There is light at the end of the beef tunnel, according to Bord Bía at today’s Beef 2014 event at Teagasc Grange.

“Supply and demand are the factors determining farmgate prices at the present time,” Bord Bía’s Joe Burke told Agriland. “The total cattle kill in Ireland is currently averaging 30,000 head per week. That’s between 4 and 5 thousand ahead of the equivalent figure this time last year. And it looks like the numbers of animals presented for slaughter will remain reasonably high over the coming weeks.

“But beyond that the scale of the cattle kill may well reduce, bringing supply more in line with demand.”

Joe Burke continued: “The reality is that beef consumption has dropped by the equivalent of half a million tonnes per year across Europe since 2009. At the present time, we are also seeing increased beef supply coming to the market in countries such as Germany and the UK. And all these factors must be considered when it comes to determining the farm gate prices for beef that are made available in Ireland.”

The Bord Bía representative went on to point out that as Europe comes out of recession, income levels will increase. “This may well lead to an increase in the amount of beef actually eaten and the price which consumers are prepared to pay for it,” he stressed

Joe Burke also believes that the growing demand for certified Angus and Hereford beef can be sustained. “Last year 250,000 Angus calves were registered in Ireland.

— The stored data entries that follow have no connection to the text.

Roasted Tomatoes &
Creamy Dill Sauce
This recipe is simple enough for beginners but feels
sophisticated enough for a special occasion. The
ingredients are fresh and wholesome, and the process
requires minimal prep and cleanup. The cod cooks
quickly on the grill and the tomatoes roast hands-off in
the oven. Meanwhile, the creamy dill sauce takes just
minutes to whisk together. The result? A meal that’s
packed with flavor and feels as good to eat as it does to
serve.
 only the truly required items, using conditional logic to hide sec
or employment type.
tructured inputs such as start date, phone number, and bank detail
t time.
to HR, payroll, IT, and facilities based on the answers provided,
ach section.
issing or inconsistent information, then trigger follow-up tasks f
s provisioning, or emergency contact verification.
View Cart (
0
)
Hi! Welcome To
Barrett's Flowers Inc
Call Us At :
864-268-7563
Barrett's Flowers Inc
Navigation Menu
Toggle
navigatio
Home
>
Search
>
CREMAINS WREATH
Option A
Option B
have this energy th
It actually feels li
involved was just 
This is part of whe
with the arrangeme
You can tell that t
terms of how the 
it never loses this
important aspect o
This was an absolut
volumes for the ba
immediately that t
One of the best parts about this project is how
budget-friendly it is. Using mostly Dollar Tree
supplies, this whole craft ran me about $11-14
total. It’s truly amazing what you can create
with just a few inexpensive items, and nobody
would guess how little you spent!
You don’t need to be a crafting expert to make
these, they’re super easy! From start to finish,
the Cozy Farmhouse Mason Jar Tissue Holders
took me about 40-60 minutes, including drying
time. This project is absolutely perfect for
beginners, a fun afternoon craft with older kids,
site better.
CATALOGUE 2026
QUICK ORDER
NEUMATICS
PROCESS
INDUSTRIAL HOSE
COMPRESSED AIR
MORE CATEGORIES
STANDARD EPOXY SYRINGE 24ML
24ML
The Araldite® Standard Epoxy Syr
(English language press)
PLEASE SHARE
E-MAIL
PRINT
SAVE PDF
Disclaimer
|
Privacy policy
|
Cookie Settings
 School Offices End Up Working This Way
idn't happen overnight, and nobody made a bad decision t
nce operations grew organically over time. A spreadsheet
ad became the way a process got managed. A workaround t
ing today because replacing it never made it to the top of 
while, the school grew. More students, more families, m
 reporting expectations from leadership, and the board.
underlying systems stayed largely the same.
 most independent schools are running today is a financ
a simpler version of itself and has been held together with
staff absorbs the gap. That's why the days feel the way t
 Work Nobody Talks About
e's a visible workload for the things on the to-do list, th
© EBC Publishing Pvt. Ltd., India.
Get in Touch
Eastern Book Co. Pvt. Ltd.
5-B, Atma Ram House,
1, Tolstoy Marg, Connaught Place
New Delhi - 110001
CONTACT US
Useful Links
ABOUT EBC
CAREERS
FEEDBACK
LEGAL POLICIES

The equivalent figure for Herefords was 150,000,” he commented.

“And there is little doubt that these numbers will increase over the coming years. It is also significant that Teagasc has signalled its intention to search the role for native breeds within Ireland’s beef production chain.

“Our role at Beef 2014 is to tell farmers how they can best maximise the returns they get from the marketplace with the cattle they are producing.”